From the Department of Immunology, Genetics and Pathology, Rudbeck Laboratory, Uppsala University, Sweden (M.C., B.L., K.A., A.Á.-A., A.A.T., E.D., C. Betsholtz, K.G.).
Biotech Research and Innovation Center, University of Copenhagen, Denmark (C. Brakebusch).
Circ Res. 2019 Apr 12;124(8):1240-1252. doi: 10.1161/CIRCRESAHA.118.314300.
Aberrant formation of blood vessels precedes a broad spectrum of vascular complications; however, the cellular and molecular events governing vascular malformations are not yet fully understood.

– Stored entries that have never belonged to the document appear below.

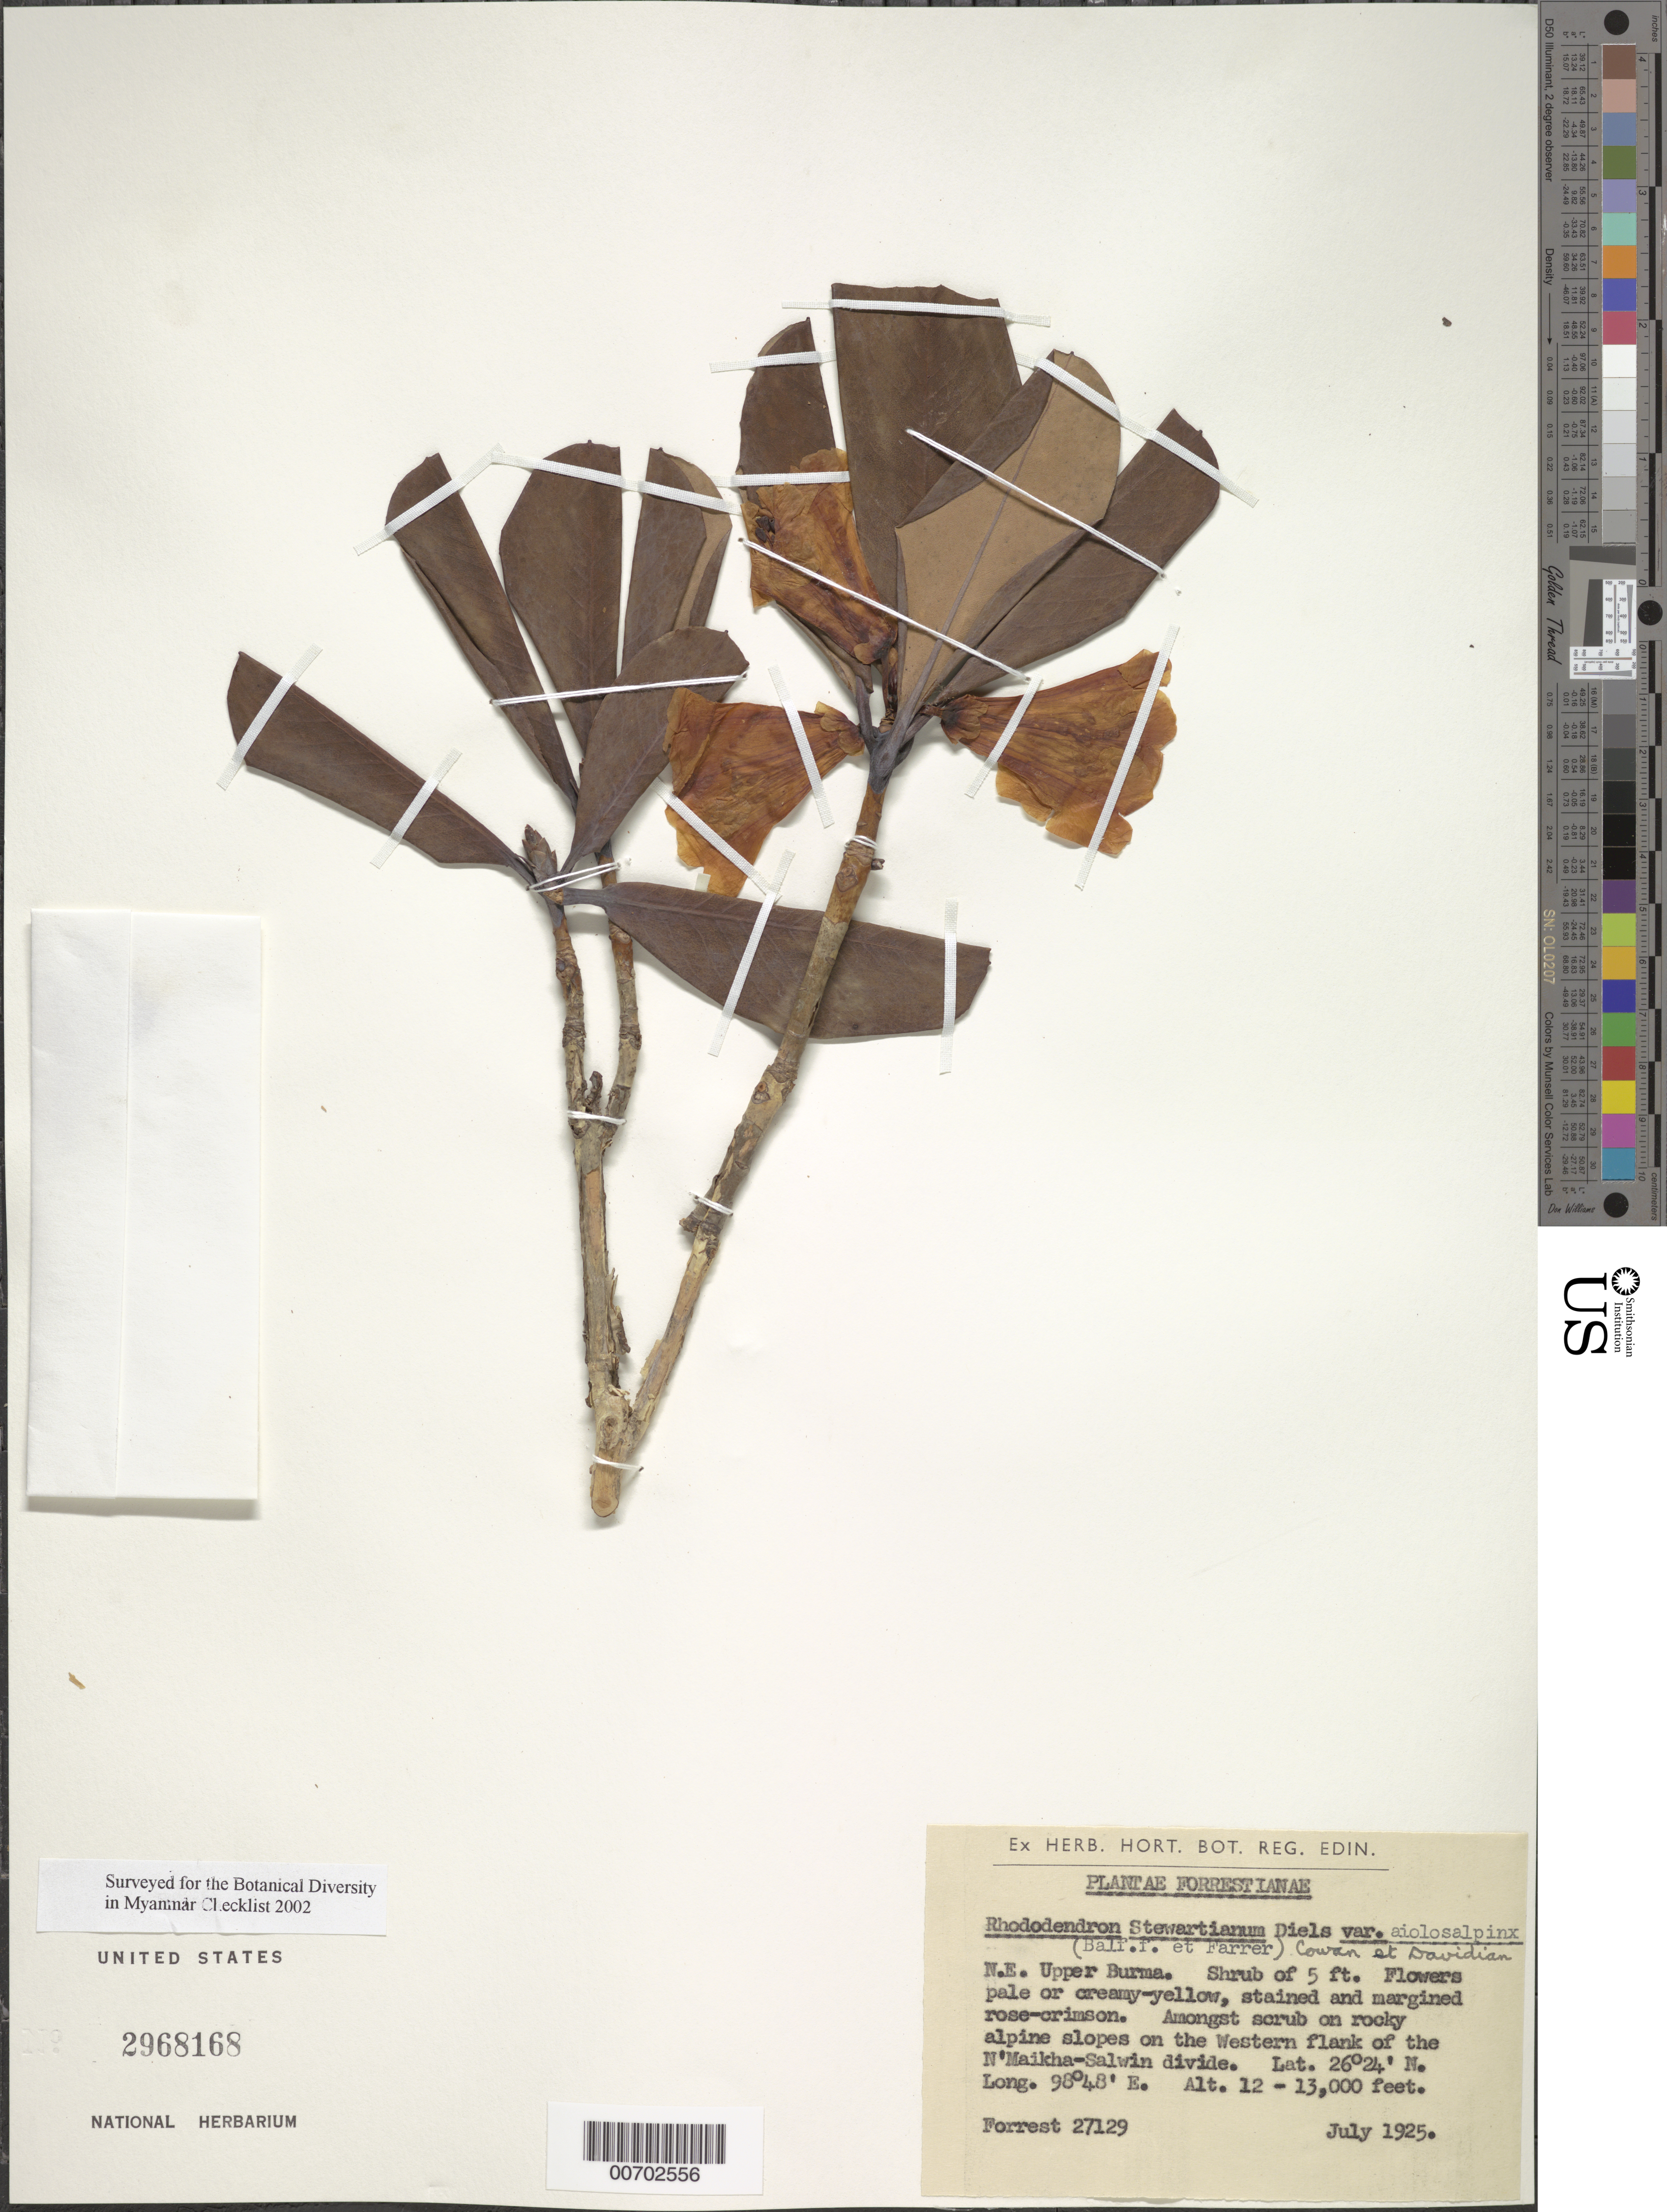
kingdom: Plantae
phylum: Tracheophyta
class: Magnoliopsida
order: Ericales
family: Ericaceae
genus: Rhododendron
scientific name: Rhododendron stewartianum var. aiolosalpinx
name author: (Balf. f. & Farrer) Cowan & Davidian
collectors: G. Forrest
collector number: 27129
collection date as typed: Jul 1925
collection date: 1925-07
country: Myanmar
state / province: Kachin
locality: N'Maikha-Salwin Divide, W flank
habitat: Among scrub on rocky alpine slopes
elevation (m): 3658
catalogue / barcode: US 2968168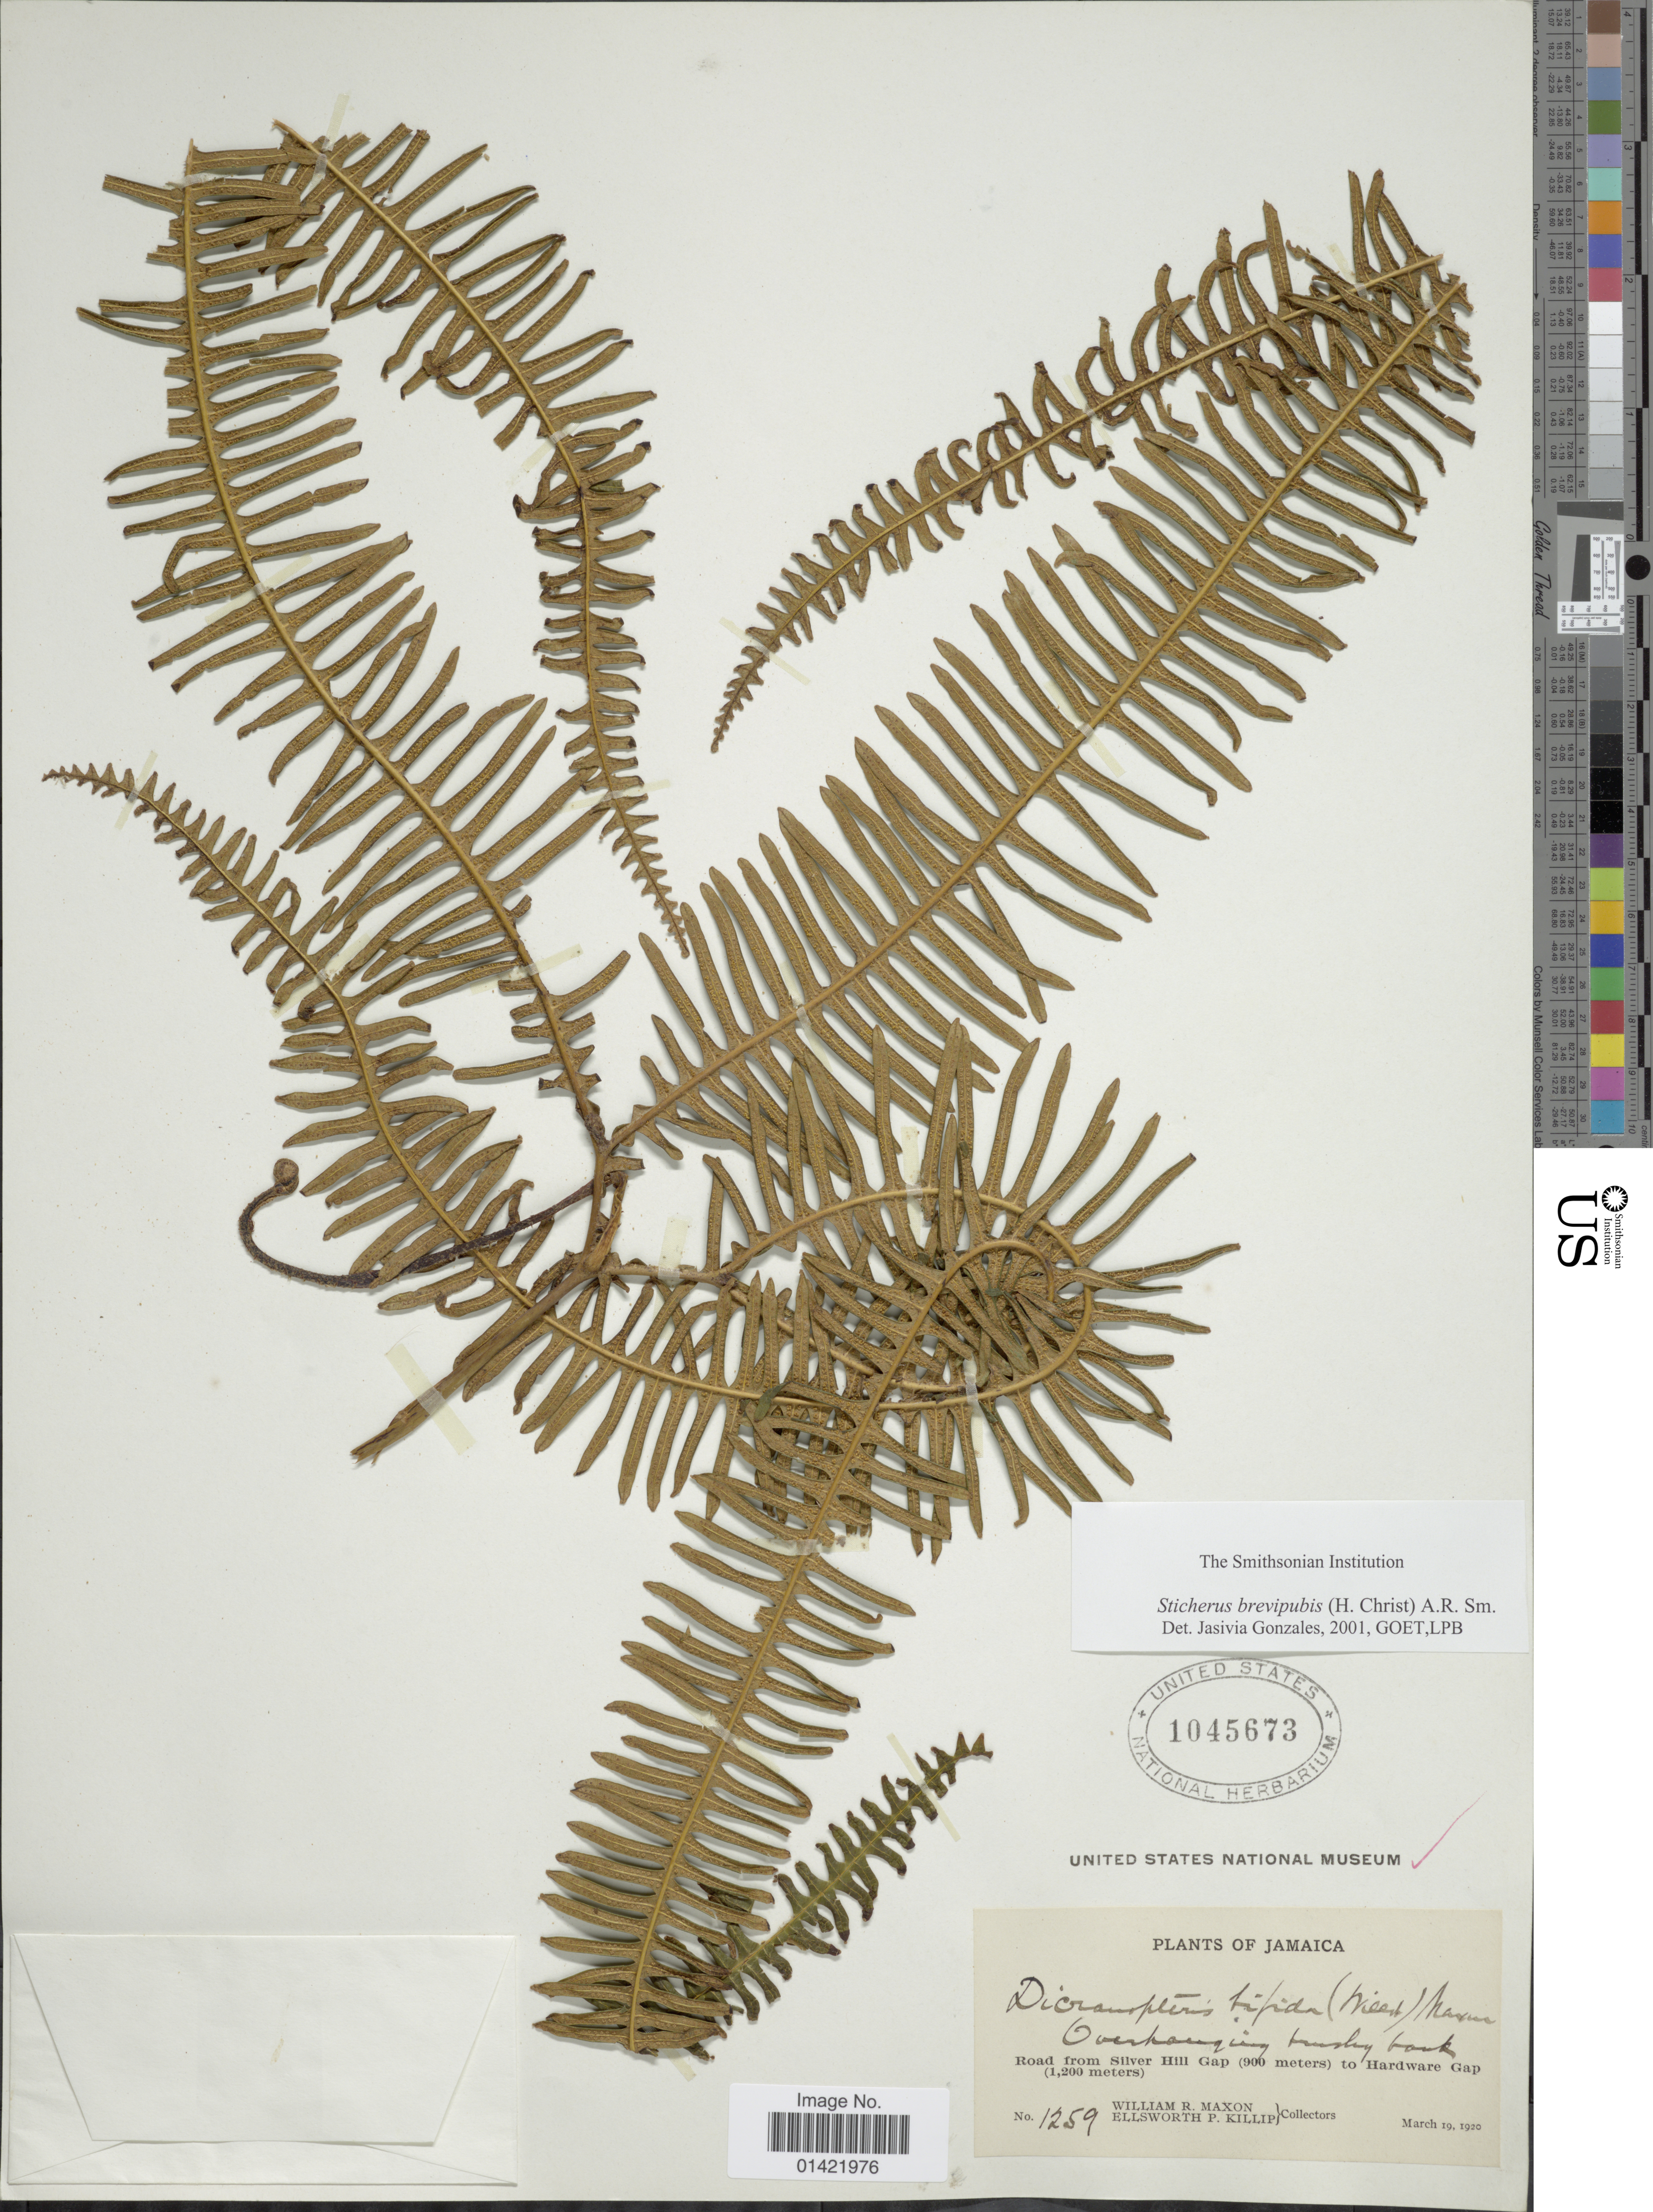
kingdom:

Here, we investigated the role of CDC42 (cell division cycle 42) during vascular morphogenesis and its relative importance for the development of cerebrovascular malformations.
To avoid secondary systemic effects often associated with embryonic gene deletion, we generated an endothelial-specific and inducible knockout approach to study postnatal vascularization of the mouse brain. Postnatal endothelial-specific deletion of Cdc42 elicits cerebrovascular malformations reminiscent of cerebral cavernous malformations (CCMs). At the cellular level, loss of CDC42 function in brain endothelial cells (ECs) impairs their sprouting, branching morphogenesis, axial polarity, and normal dispersion within the brain tissue. Disruption of CDC42 does not alter EC proliferation, but malformations occur where EC proliferation is the most pronounced during brain development-the postnatal cerebellum-indicating that a high, naturally occurring EC proliferation provides a permissive state for the appearance of these malformations. Mechanistically, CDC42 depletion in ECs elicited increased MEKK3 (mitogen-activated protein kinase kinase kinase 3)-MEK5 (mitogen-activated protein kinase kinase 5)-ERK5 (extracellular signal-regulated kinase 5) signaling and consequent detrimental overexpression of KLF (Kruppel-like factor) 2 and KLF4, recapitulating the hallmark mechanism for CCM pathogenesis. Through genetic approaches, we demonstrate that the coinactivation of Klf4 reduces the severity of vascular malformations in Cdc42 mutant mice. Moreover, we show that CDC42 interacts with CCMs and that CCM3 promotes CDC42 activity in ECs.
We show that endothelial-specific deletion of Cdc42 elicits CCM-like cerebrovascular malformations and that CDC42 is engaged in the CCM signaling network to restrain the MEKK3-MEK5-ERK5-KLF2/4 pathway.
血管异常形成先于广泛的血管并发症;然而,调控血管畸形的细胞和分子事件尚不完全清楚。
本研究旨在探讨 CDC42(细胞分裂周期 42)在血管形态发生中的作用及其对脑血管畸形发生的相对重要性。
为避免胚胎基因缺失常伴有的继发性全身效应,我们构建了一种内皮细胞特异性和诱导型基因敲除方法,以研究小鼠脑的血管新生。新生期内皮细胞特异性敲除 Cdc42 可引发类似脑动静脉畸形(CAVM)的脑血管畸形。在细胞水平,CDC42 功能缺失会损害脑内皮细胞(EC)的出芽、分支形态发生、轴向极性和在脑组织中的正常弥散。CDC42 的缺失并不改变 EC 的增殖,但这些畸形出现在脑发育过程中 EC 增殖最显著的部位——新生小脑,这表明高自然发生的 EC 增殖为这些畸形的出现提供了一种许可状态。在机制上,EC 中 CDC42 的耗竭会引起 MEKK3(丝裂原激活蛋白激酶激酶激酶 3)-MEK5(丝裂原激活蛋白激酶激酶 5)-ERK5(细胞外信号调节激酶 5)信号的增加,继而导致 KLF(Kruppel 样因子)2 和 KLF4 的过度表达,这再现了 CAVM 发病机制的标志性机制。通过遗传方法,我们证明 Klf4 的共缺失可降低 Cdc42 突变小鼠中血管畸形的严重程度。此外,我们表明 CDC42 与 CAVM 相互作用,并且 CCM3 在 EC 中促进 CDC42 活性。
本研究表明,内皮细胞特异性敲除 Cdc42 可引发类似 CAVM 的脑血管畸形,并且 CDC42 参与了 CCM 信号网络,以抑制 MEKK3-MEK5-ERK5-KLF2/4 通路。